How to complete this task – State how many lines of the records below contain the word "height", giving the number and nothing else.

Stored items
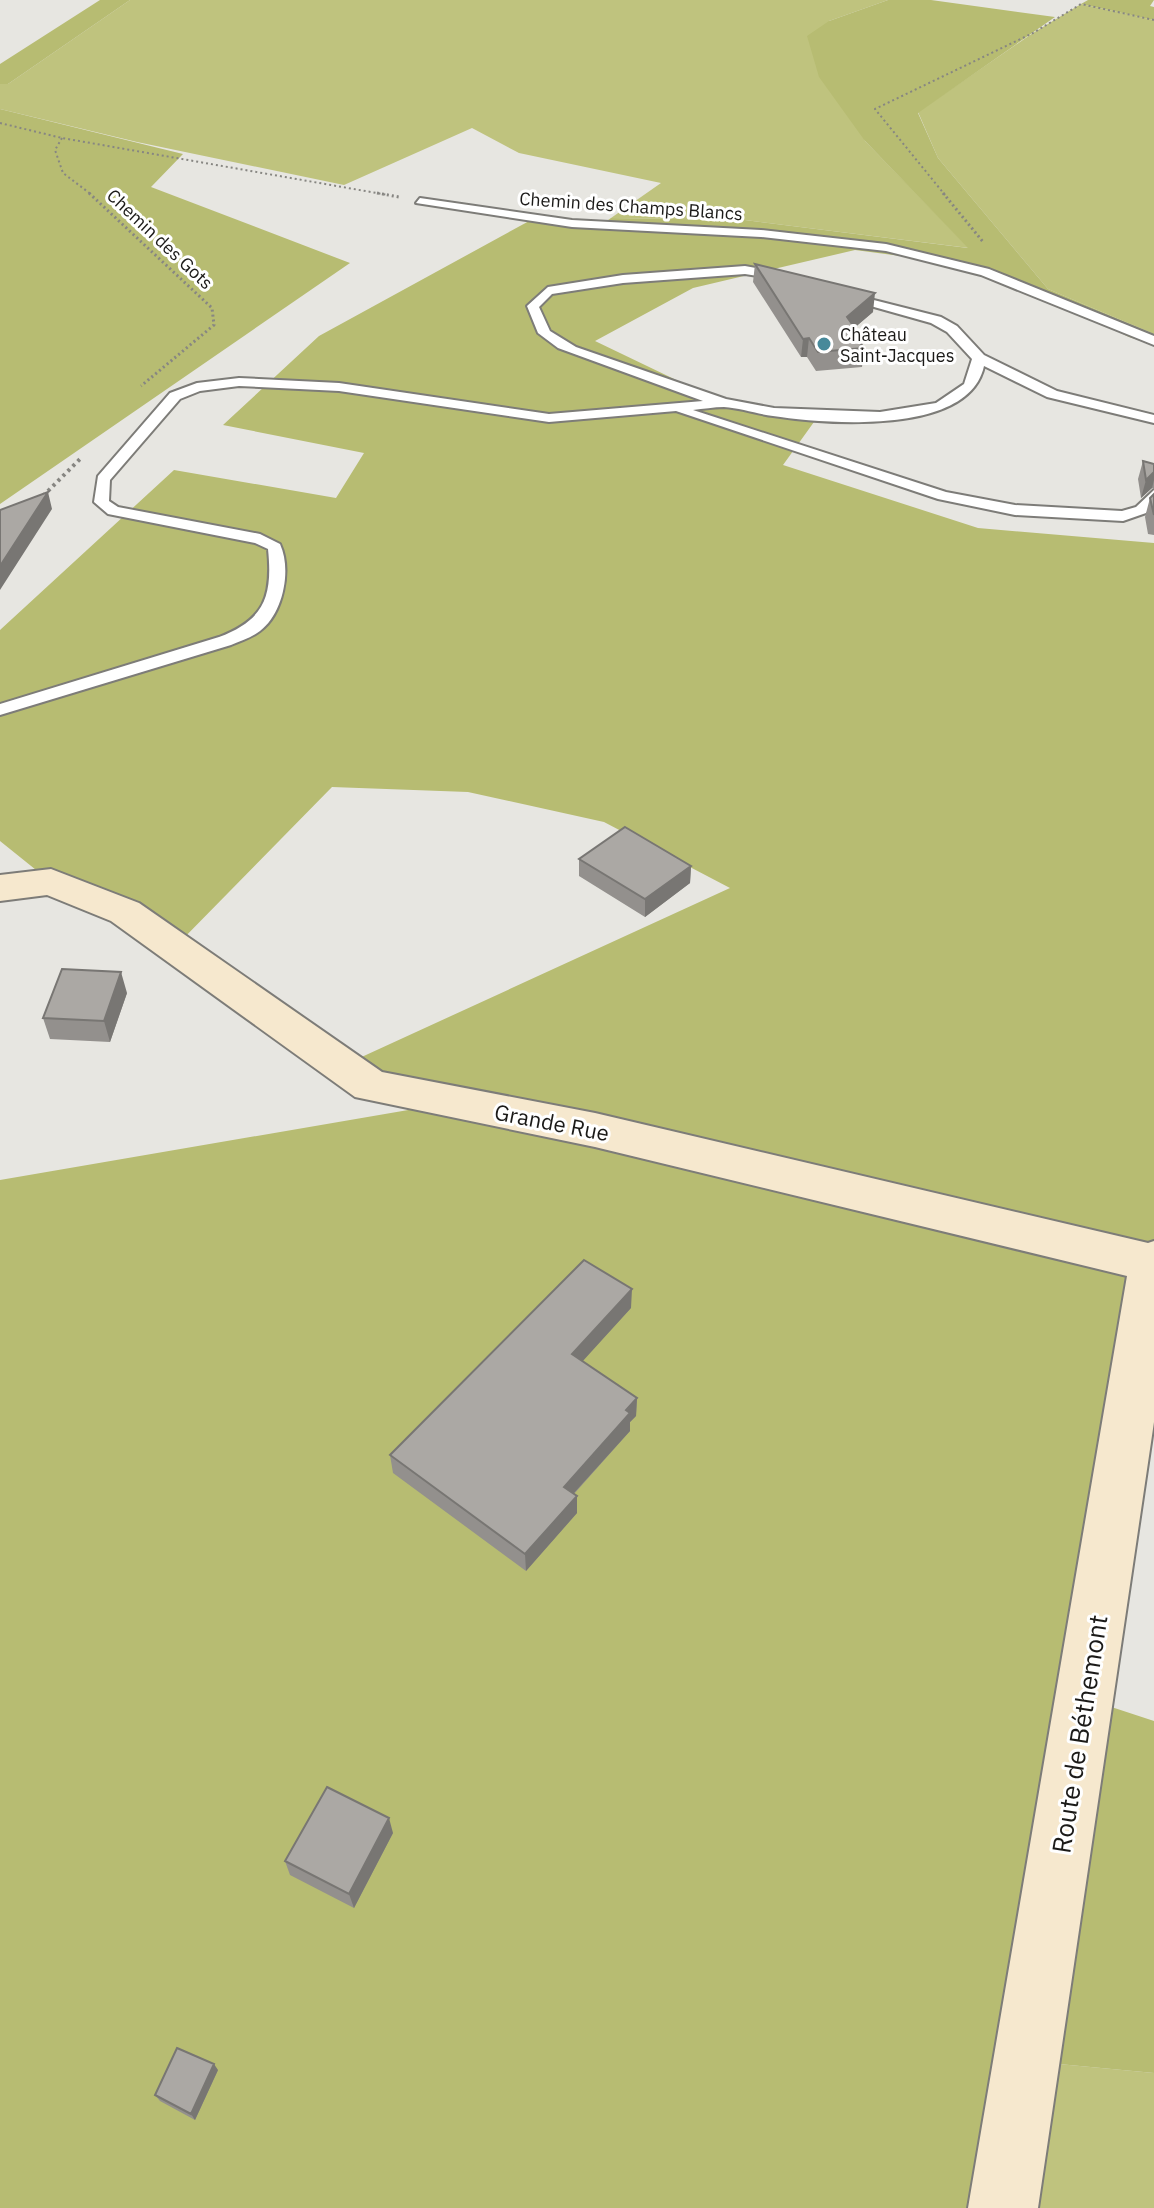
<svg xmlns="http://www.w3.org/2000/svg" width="1154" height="2208" font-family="'IBM Plex Sans',sans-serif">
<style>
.green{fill:#bfc37e}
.forest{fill:#b7bc72}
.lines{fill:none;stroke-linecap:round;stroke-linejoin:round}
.lane-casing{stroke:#7d7c78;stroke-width:4}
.secondary-casing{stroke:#7d7c78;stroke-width:4}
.path-far2{stroke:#878682;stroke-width:2;stroke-dasharray:2 3;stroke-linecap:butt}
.path-far1{stroke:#878682;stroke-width:3;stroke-dasharray:2 3;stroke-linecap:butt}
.path{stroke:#878682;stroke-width:4;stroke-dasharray:3 4;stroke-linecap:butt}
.lane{fill:#fff;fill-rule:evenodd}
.secondary{fill:#f6e8ce;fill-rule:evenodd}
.wall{fill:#93908d}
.shaded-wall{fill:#787673}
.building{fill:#aba8a4;stroke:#787673;stroke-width:2}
.poi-dot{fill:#47899a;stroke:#fff;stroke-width:3}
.labels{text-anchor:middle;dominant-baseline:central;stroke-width:6;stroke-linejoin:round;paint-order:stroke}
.far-street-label{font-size:18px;fill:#1b1a18;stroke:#fff}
.far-poi-label{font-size:18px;fill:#1b1a18;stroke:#fff;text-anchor:start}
.street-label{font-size:22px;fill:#1b1a18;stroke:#fff}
.near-street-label{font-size:26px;fill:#1b1a18;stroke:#fff}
</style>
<rect width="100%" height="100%" fill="#e7e6e1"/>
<path class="green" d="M130,0H888L829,21L865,141L969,248L745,220L611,218L661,183L519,153L472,128L344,185L137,142L0,109V84H8Z
M1081,4L1154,20V334L1048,289L938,158L918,112L1033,33Z
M1027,2061L1154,2073V2208H1027Z"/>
<path class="forest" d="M100,0H130L8,84H0V64Z
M888,0H931L1055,17L918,113L938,158L1048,289L1154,334V345L1129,337L1027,287L931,260L855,250L693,288L595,341L724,403L819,415L783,465L978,528L1154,543V1259L1084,1698L1154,1721V2073L1027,2061V2208H0V1180L449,1103L342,1066L730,888L604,822L468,792L332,787L174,948L51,882L0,841V630L174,470L336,498L364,453L223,425L319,336L531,220L601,225L611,218L745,220L968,248L865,141L819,77L807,36L829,21Z
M1088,0H1154L1150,6L1154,7V20L1081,4Z
M0,109L183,154L151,187L350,263L0,504Z"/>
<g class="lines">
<g class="lane-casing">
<path id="lane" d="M420,198L572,220L761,230L886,244L989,269L1154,336V345L981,275L886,251L761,237L572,227L416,203Z
M745,266L772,271L787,282L781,286L764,277L745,274L623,283L552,294L539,307L550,331L576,347L726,399L774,408L880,412L936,403L964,384L972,359L947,332L931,323L842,298V292L941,317L957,326L984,355L1057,391L1154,415V423L1047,397L984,366C969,436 826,424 773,416C757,414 740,408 724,407C714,407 703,409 693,410L946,492L1015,505L1122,511L1136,507L1154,490V504L1146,513L1123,521L1015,515L938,499L676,411L549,422L339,391L239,386L200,391L180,399L110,480L109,501L118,507L260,534L280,544C292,570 283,614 260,631C251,638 240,641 231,645L0,715V704L219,637C264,620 273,597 268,549L255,543L108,514L94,502L98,476L170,393L197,383L239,378L339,383L549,414L703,401L558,348L538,333L527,306L548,287L623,275Z"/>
</g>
<g class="secondary-casing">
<path id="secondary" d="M51,869L139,903L382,1072L595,1113L1148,1243L1154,1241V1422L1038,2208H968L1127,1276L595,1147L355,1097L111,921L47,895L0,901V875Z"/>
</g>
<path class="path-far2" d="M0,123L62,138L388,195
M62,138L55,150L63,173L92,195
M945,195L875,109L1033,33L1081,4L1154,20"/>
<path class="path-far1" d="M89,193L212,308L214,325L141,386
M377,193L399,197
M943,193L984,243"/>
<path class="path" d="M43,496L81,458"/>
<use href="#lane" class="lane"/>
<use href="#secondary" class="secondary"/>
</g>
<path class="wall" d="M755,264L873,312L854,328L861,337V344L864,348L862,367L816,371L807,357H801L753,282Z
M1143,461L1154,464V489L1152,488L1141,498L1138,479Z
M1154,494V535L1148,534L1145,517L1150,498Z
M579,859L691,866L690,883L645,917L579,876Z
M127,993L110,1042L50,1039L43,1018Z
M631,1308L582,1361L637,1398L636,1416L630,1422V1431L574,1494L577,1513L526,1571L393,1473L390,1455Z
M393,1833L354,1908L290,1875L285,1861Z
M218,2070L195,2120L160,2101L155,2095Z"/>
<path class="shaded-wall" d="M875,293L873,312L845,336L847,317Z
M809,338L807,357H801L803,339Z
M1154,472V480L1152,488L1141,498L1146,480Z
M48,492L52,509L0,590V566Z
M691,866L690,883L645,917V899Z
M121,972L127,993L110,1042L104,1021Z
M632,1289L631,1308L572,1373V1354Z
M637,1398L636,1416L630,1422V1431L564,1504V1487Z
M577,1496V1513L526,1571L525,1554Z
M389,1818L393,1833L354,1908L349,1894Z
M214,2064L218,2070L195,2120L191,2114Z"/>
<path class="building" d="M755,264L875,293L847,317L861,337H856L864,348L818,352L809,338L803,339Z
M1143,461L1154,464V472L1146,480Z
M48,492L0,566V510Z
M1154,494V515L1150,498Z
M625,827L691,866L645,899L579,859Z
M62,969L121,972L104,1021L43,1018Z
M584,1260L632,1289L572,1354L637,1398L626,1410L630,1413L564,1487L577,1496L525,1554L390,1455Z
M327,1787L389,1818L349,1894L285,1861Z
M177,2048L214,2064L191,2114L155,2095Z"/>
<circle class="poi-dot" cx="824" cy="344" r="8"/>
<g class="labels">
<g class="far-street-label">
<text transform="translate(631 206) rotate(4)">Chemin des Champs Blancs</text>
<text transform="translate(160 239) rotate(43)">Chemin des Gots</text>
</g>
<g class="far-poi-label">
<text x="840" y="334">Château<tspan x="840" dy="21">Saint-Jacques</tspan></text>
</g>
<g class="street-label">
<text transform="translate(552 1122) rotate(11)">Grande Rue</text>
</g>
<g class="near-street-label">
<text transform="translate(1079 1734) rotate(-81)">Route de Béthemont</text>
</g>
</g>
</svg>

Answer to the problem – 2